When it comes time to purchase a home, one of the most important factors to consider is your credit score. A credit score is a three-digit number that reflects how you have managed your financial responsibilities in the past. It is used to determine how likely you are to repay a loan and it is a key factor in determining your ability to obtain a mortgage.

A good credit score is generally considered to be any score over 700. However, it is important to remember that banks and/or lenders may not just look at your credit score, but also the amount of debt you have, the length of your credit history, and other factors. Having a good credit score can help you get better interest rates on your mortgage, and it can also open up more options for you when it comes to mortgage lenders. It’s important to make sure you maintain a good credit score before you apply for a mortgage, and also to be aware of any potential issues that could affect your ability to get a loan.

The Five C’s of Credit

There are five C’s of credit: Capacity, Capital, Collateral, Conditions and Character.
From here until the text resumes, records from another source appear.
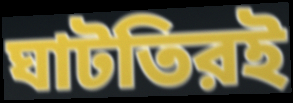
ঘাটতিরই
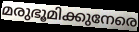
മരുഭൂമിക്കുനേരെ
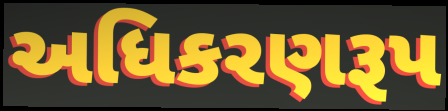
અધિકરણરૂપ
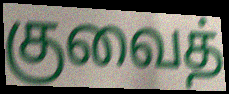
குவைத்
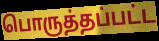
பொருத்தப்பட்ட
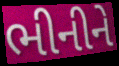
ભીનીને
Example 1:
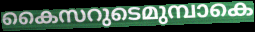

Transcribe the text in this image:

കൈസറുടെമുമ്പാകെ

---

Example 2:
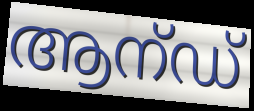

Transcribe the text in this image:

ആന്ഡ്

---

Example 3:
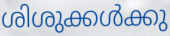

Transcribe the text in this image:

ശിശുക്കൾക്കു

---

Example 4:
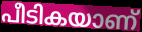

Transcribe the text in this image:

പീടികയാണ്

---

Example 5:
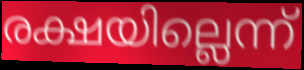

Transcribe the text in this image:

രക്ഷയില്ലെന്ന്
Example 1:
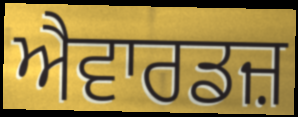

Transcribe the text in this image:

ਐਵਾਰਡਜ਼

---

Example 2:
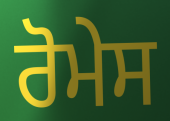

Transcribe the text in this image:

ਰੋਮੇਸ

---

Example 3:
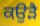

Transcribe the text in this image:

ਕਉੜੈ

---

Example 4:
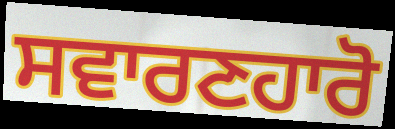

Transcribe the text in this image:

ਸਵਾਰਣਹਾਰੋ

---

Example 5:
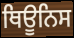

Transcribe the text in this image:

ਥਿਊਨਿਸ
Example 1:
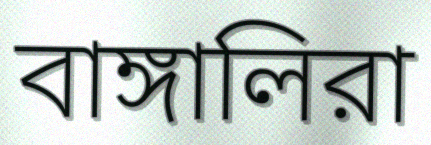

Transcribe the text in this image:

বাঙ্গালিরা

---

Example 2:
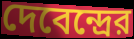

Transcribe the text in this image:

দেবেন্দ্রের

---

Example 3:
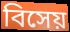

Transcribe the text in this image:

বিসেয়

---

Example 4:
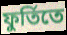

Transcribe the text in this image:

ফুর্তিতে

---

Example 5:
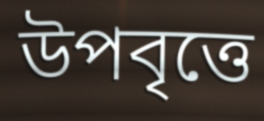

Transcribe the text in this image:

উপবৃত্তে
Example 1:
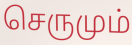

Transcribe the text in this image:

செருமும்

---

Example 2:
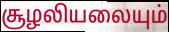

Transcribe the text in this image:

சூழலியலையும்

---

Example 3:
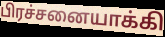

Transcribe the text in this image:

பிரச்சனையாக்கி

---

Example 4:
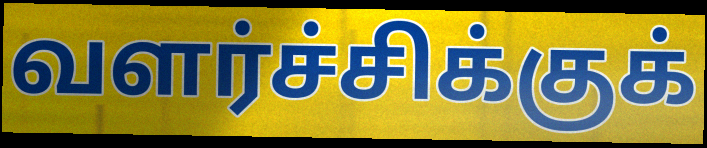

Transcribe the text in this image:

வளர்ச்சிக்குக்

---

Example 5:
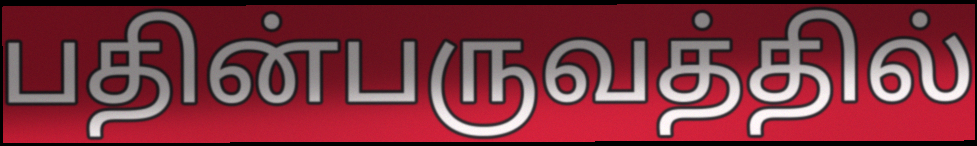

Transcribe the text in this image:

பதின்பருவத்தில்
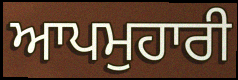
ਆਪਮੁਹਾਰੀ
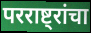
परराष्ट्रांचा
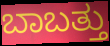
ಬಾಬತ್ತು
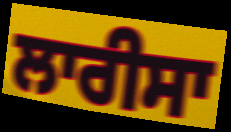
ਲਾਰੀਸਾ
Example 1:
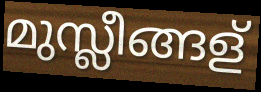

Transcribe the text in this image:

മുസ്ലീങ്ങള്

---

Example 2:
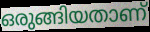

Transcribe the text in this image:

ഒരുങ്ങിയതാണ്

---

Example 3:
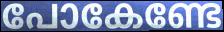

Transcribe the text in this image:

പോകേണ്ടേ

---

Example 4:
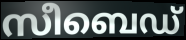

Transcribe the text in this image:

സീബെഡ്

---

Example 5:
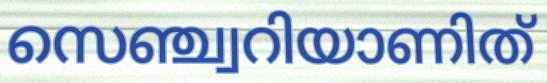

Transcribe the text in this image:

സെഞ്ച്വറിയാണിത്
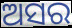
ଅସର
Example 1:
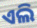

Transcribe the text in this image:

ଏଲି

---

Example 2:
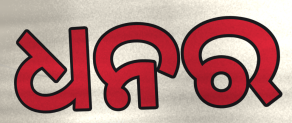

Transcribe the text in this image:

ଧନର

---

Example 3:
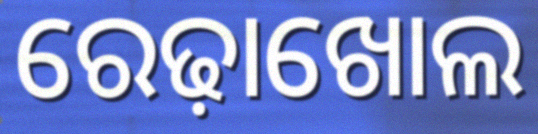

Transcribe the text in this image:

ରେଢ଼ାଖୋଲ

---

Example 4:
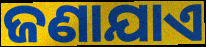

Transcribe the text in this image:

ଜଣାଯାଏ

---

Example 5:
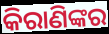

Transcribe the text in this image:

କିରାଣିଙ୍କର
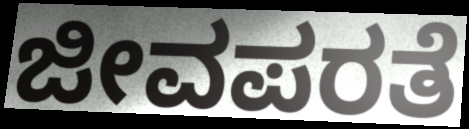
ಜೀವಪರತೆ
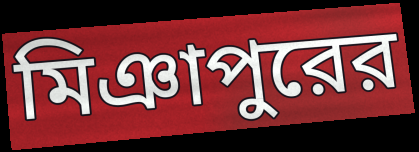
মিঞাপুরের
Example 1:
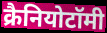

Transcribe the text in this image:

क्रैनियोटॉमी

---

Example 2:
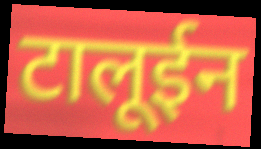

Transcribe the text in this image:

टालूईन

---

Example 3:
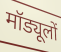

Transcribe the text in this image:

मॉड्यूलों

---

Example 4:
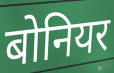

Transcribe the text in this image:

बोनियर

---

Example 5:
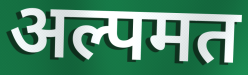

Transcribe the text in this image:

अल्पमत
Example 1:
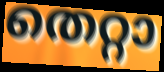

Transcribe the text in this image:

തെറ്റാ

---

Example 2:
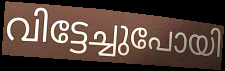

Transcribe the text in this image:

വിട്ടേച്ചുപോയി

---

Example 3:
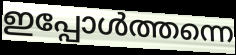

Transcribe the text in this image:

ഇപ്പോൾത്തന്നെ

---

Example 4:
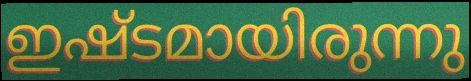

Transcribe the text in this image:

Lenders use these to determine if you’ll approve on a loan or not. They also use these factors to set your loan rates and terms. 


Recently we shared some tips on ways to improve your credit score. They are:

  1. Pay your bills on time – a history of paying bills on time is one of the most important factors in improving your credit score. 
  2. Keep balances low on credit cards and other “revolving credit” – high outstanding debt can affect a credit score.
  3. Limit credit inquiries – multiple credit inquiries can lower your score.
  4. Establish a positive credit history – try to establish a positive credit history by using credit cards and other types of credit responsibly.